South Korea stepped up measures to contain the contagion following a second day of sharp rises in infections, a development Prime Minister Park Ching Sye-kyun described as an ‘emergency.’
Two cities in the south of the country have been declared ‘special care zones,’ where increased precautions are urged.
China too saw an increase in cases even as it says that workers in key export production areas are now returning to work after a hiatus caused by the outbreak.
Be that as it may global investors are still casting nervous glances at supply chains dependent on Chinese manufacturing and wondering whether they will buckle before matters return to normal, especially in the European automotive sector.
All of the above feeds into suspicions of weaker demand for energy.
The oil market has long suspected that the Organization of Petroleum Exporting Countries and allies including Russia, the so-called ‘OPEC Plus’ group, would deepen and extend production cuts in response to just these suspicions.
However, Russia has always been reluctant and its Energy Minister Alexander Novak seemed to cast doubt on any meeting of the group before the scheduled March conference.
This suggests that no action will take place before then, and that there may yet be debate over whether any happens at all.

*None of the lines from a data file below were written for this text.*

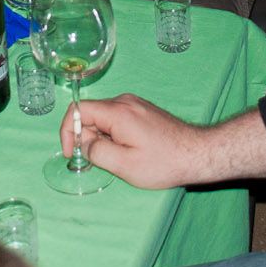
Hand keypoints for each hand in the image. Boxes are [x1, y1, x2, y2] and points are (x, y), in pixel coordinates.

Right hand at [58, 93, 201, 188]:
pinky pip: (116, 117)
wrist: (197, 153)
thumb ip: (97, 152)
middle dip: (86, 136)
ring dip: (100, 136)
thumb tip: (83, 143)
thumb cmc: (163, 162)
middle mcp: (124, 101)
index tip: (71, 152)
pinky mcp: (142, 110)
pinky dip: (112, 133)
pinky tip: (126, 150)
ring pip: (103, 116)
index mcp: (118, 111)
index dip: (68, 131)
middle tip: (98, 160)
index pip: (78, 109)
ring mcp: (135, 103)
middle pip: (90, 112)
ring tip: (116, 158)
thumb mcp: (125, 165)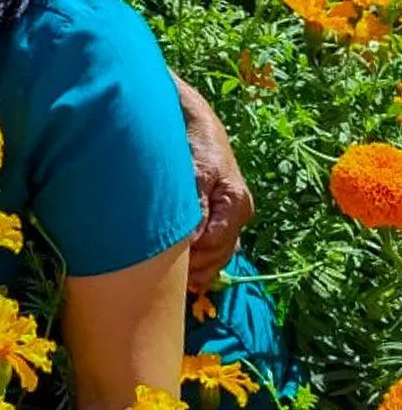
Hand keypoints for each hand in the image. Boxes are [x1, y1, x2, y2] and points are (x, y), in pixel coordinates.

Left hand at [175, 76, 254, 293]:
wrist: (197, 125)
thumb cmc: (195, 147)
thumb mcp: (195, 173)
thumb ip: (196, 207)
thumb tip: (193, 242)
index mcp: (236, 204)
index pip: (216, 243)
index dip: (194, 258)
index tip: (170, 265)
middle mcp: (238, 214)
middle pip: (219, 254)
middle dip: (197, 269)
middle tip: (170, 282)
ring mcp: (230, 217)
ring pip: (218, 253)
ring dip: (200, 269)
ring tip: (177, 284)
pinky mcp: (219, 216)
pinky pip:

Gold prices unsurprisingly boosted by the general retreat from risk seen Friday, although its notable that Chinese stock markets managed to hold up.
The metal rose to new seven year highs on Friday having added more than $200 per ounce since the coronavirus story broke last month.
Financial markets as a whole will look to Purchasing Managers Index numbers for February from around Europe and North America for the remainder of Friday. These data tend to give an early steer on a given month’s economic performance.